Go Big or Go Home. It's the secret to having confidence in what you are doing with any project. It get's you noticed, and it get's the job done. Now it's my motto when it comes to Wyrdhaven Studio. Set your way-back machine to about 1995, and you would find me working as a picture framer in a Wildlife Art store, where I framed large prints of other artist's realistic work for the store. As an artist I would look at the prints, and say to myself "someday I'll have prints like these of my work".
How it worked was that a publishing house would take on an artist, do all the printing & marketing and the artist would get a portion of the sales. That way the artist is free to paint to their hearts content, only going in when they needed to sign prints or something. That was always my dream. Now switch the machine to 2000. This is when I started to have prints made of my work. I had to pay out of pocket for 50 prints at a time to get enough of a discount to make a profit. My small budget meant small prints, not the large ones that I had been dreaming about for six years. I had to do all the marketing and distribution myself, so I showed them at SF&F conventions.

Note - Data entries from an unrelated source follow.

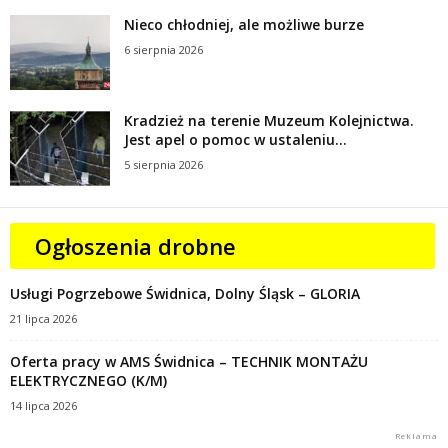
Nieco chłodniej, ale możliwe burze
6 sierpnia 2026
Kradzież na terenie Muzeum Kolejnictwa.
Jest apel o pomoc w ustaleniu...
5 sierpnia 2026
Ogłoszenia drobne
Usługi Pogrzebowe Świdnica, Dolny Śląsk – GLORIA
21 lipca 2026
Oferta pracy w AMS Świdnica – TECHNIK MONTAŻU
ELEKTRYCZNEGO (K/M)
14 lipca 2026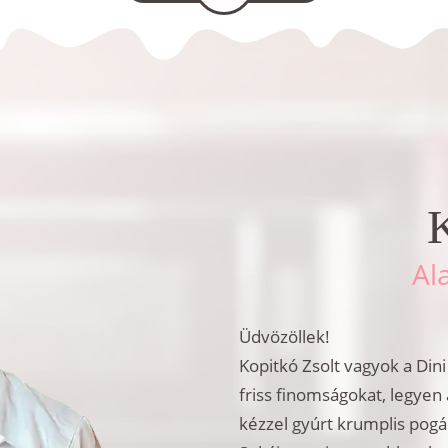
K
Al
Üdvözöllek!
Kopitkó Zsolt vagyok a Din
friss finomságokat, legyen 
kézzel gyúrt krumplis pog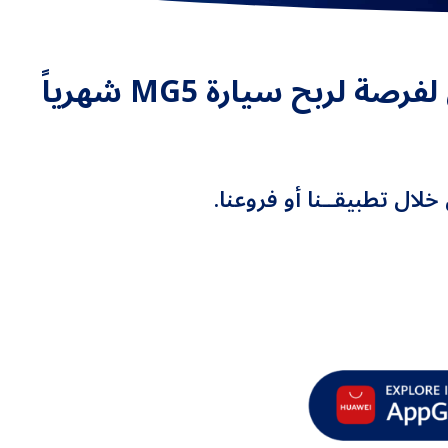
أرسل الأموال من الأنصاري للصرافة إلى العلاونة للصرافة في الأردن لفرصة لربح سيارة MG5 شهرياً
لال تطبيقــنا أو فروعنا.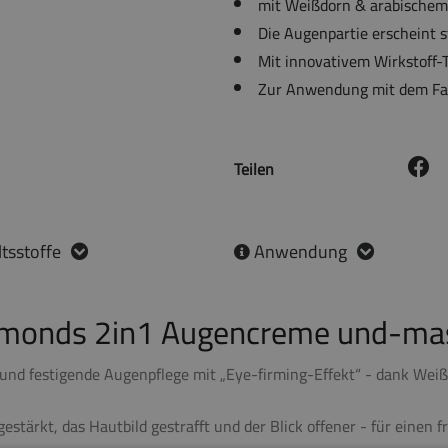
mit Weißdorn & arabischem 
Die Augenpartie erscheint s
Mit innovativem Wirkstoff
Zur Anwendung mit dem Fa
Teilen
tsstoffe
Anwendung
amonds 2in1 Augencreme und-ma
e und festigende Augenpflege mit „Eye-firming-Effekt“ - dank Wei
tärkt, das Hautbild gestrafft und der Blick offener - für einen fri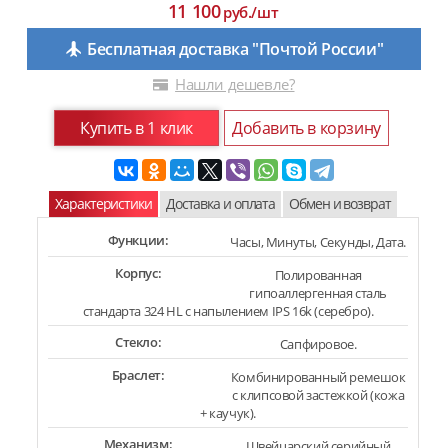
11 100
руб./шт
Бесплатная доставка "Почтой России"
Нашли дешевле?
Купить в 1 клик
Добавить в корзину
Характеристики
Доставка и оплата
Обмен и возврат
Функции:
Часы, Минуты, Секунды, Дата.
Корпус:
Полированная
гипоаллергенная сталь
стандарта 324 HL с напылением IPS 16k (серебро).
Стекло:
Сапфировое.
Браслет:
Комбинированный ремешок
с клипсовой застежкой (кожа
+ каучук).
Механизм:
Швейцарский серийный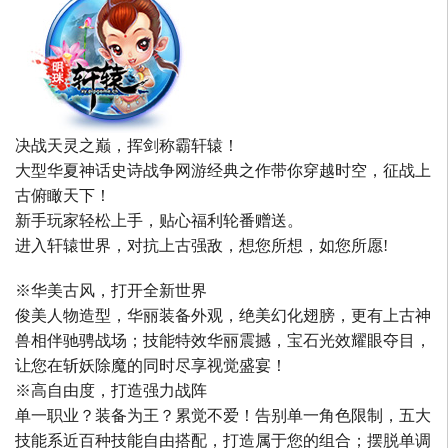
决战天灵之巅，挥剑称霸轩辕！
大型华夏神话史诗战争网游经典之作带你穿越时空，征战上
古俯瞰天下！
新手玩家轻松上手，贴心福利轮番赠送。
进入轩辕世界，对抗上古强敌，想您所想，如您所愿!
※华美古风，打开全新世界
俊美人物造型，华丽装备外观，绝美幻化翅膀，更有上古神
兽相伴驰骋战场；技能特效华丽震撼，宝石光效耀眼夺目，
让您在斩妖除魔的同时尽享视觉盛宴！
※高自由度，打造强力战阵
单一职业？装备为王？累觉不爱！告别单一角色限制，五大
技能系近百种技能自由搭配，打造属于您的组合；摆脱单调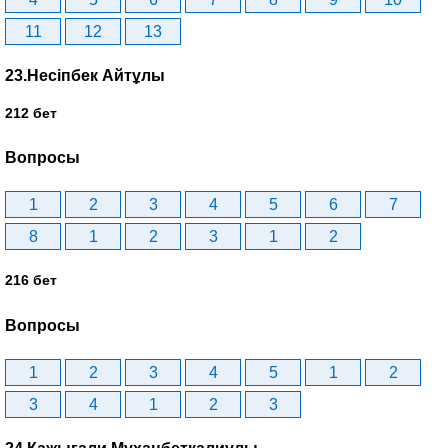
11
12
13
23.Несіпбек Айтұлы
212 бет
Вопросы
1
2
3
4
5
6
7
8
1
2
3
1
2
216 бет
Вопросы
1
2
3
4
5
1
2
3
4
1
2
3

Jump to 2003, the year I was laid off from my job as a web designer and you'll find I bought my own printer, the Epson 2200 in order to do print on demand. I never wanted to be a manufacturer, yet that's what I ended up being. I also created the following image:
Well now it's 2008 and the Epson printing system is going strong in the marketplace, people are learning what a giclee is, and the Wildlife Art store I worked at is virtually out of business and it was a national chain. Due to the dip in the economy which began just over 7 years ago, not 7 months ago like the pundits would have you think, many artists like myself are working day jobs again.
So what does this all have to do with my mantra Go Big or Go Home? I now have big prints being produced by someone other than myself, and though I have to do lots of marketing on my own, the company is marketing all the artists it carries through it's website. Now you can get Blue Moon Faery in a whopping 16" x 24" print, have it framed to your specifications on the website, picking out your own mats and frame or use my suggested combination above. There are smaller sizes of the same image available too, because some people wanted to pretty up smaller spaces.
Not only are the prints bigger, the prices are actually smaller than what I had to charge myself. Though they aren't signed or numbered, I will still honor the limited edition number for each piece. When they sell out, I will retire the image, for Blue Moon Faery that means I have 120 more to sell before it's all said and done. This was my dream, only I didn't know it, because I have more control than those wildlife artists did, and no upfront costs like I've had for the past eight years.
So now I'm dreaming of big paintings again because I know that I can make big prints of them. Go Big or Go Home...yeah that's what Wyrdhaven Studio is all about now.